◆ DATA RECORDS

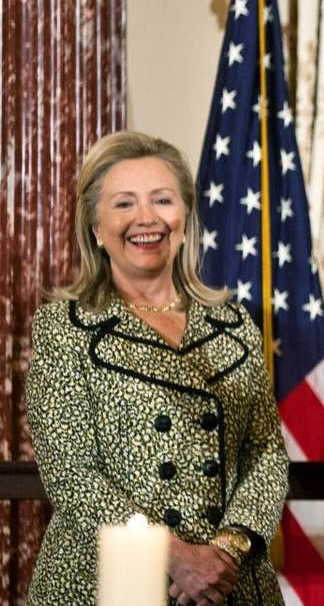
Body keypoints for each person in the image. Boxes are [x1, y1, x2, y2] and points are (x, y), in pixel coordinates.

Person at [25, 131, 290, 606]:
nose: (146, 219)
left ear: (185, 220)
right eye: (124, 204)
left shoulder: (233, 324)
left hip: (228, 584)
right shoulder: (63, 326)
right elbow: (71, 472)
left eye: (162, 200)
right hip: (109, 583)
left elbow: (266, 454)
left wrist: (225, 553)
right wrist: (175, 557)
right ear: (96, 229)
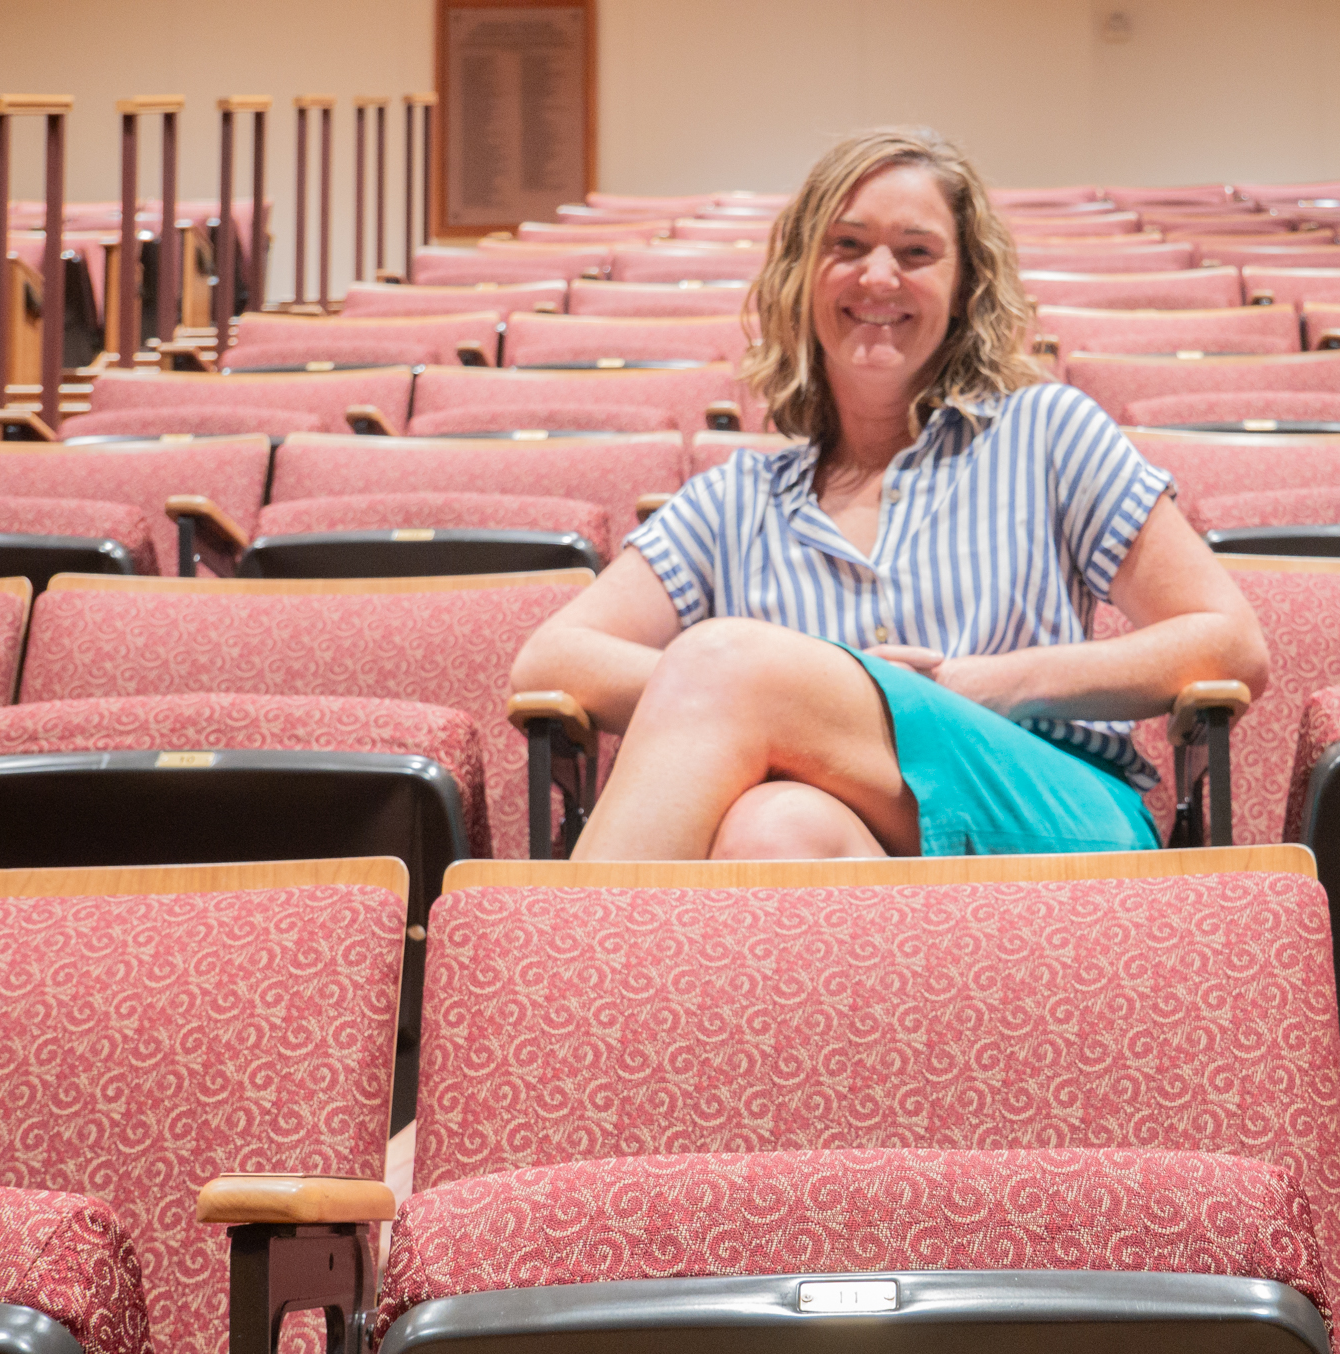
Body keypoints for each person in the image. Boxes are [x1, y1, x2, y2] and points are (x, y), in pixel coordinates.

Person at [509, 127, 1270, 860]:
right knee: (774, 828)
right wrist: (780, 702)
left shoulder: (1047, 433)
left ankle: (562, 956)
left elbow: (1230, 642)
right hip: (847, 841)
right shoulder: (734, 500)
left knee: (727, 665)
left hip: (1054, 816)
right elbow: (551, 661)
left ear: (964, 285)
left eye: (916, 252)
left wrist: (992, 683)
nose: (878, 277)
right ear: (801, 275)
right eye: (847, 246)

◆ REQUIRED WORK
Please output all the records above exactly, leaving out every picture.

◆ EXERCISE ANSWER
Body keypoints for each person in the image. Boxes are [x1, y1, x2, y2] and points are (x, y), in pixel coordinates.

Person at [25, 131, 290, 606]:
nose: (146, 219)
left ear: (185, 220)
right eye: (124, 204)
left shoulder: (233, 324)
left hip: (228, 584)
right shoulder: (63, 326)
right elbow: (71, 472)
left eye: (162, 200)
right hip: (109, 583)
left elbow: (266, 454)
left wrist: (225, 553)
right wrist: (175, 557)
right ear: (96, 229)
Body keypoints for each person in the image. Boxes are [x1, y1, x2, y2] and points are (x, y), in pixel coordinates.

Person at [509, 127, 1270, 860]:
right knee: (774, 828)
right wrist: (780, 702)
left shoulder: (1047, 433)
left ankle: (562, 956)
left elbow: (1230, 642)
right hip: (847, 841)
right shoulder: (734, 500)
left knee: (727, 665)
left hip: (1054, 816)
right elbow: (551, 661)
left ear: (964, 285)
left eye: (916, 252)
left wrist: (992, 683)
nose: (878, 277)
right ear: (801, 275)
right eye: (847, 246)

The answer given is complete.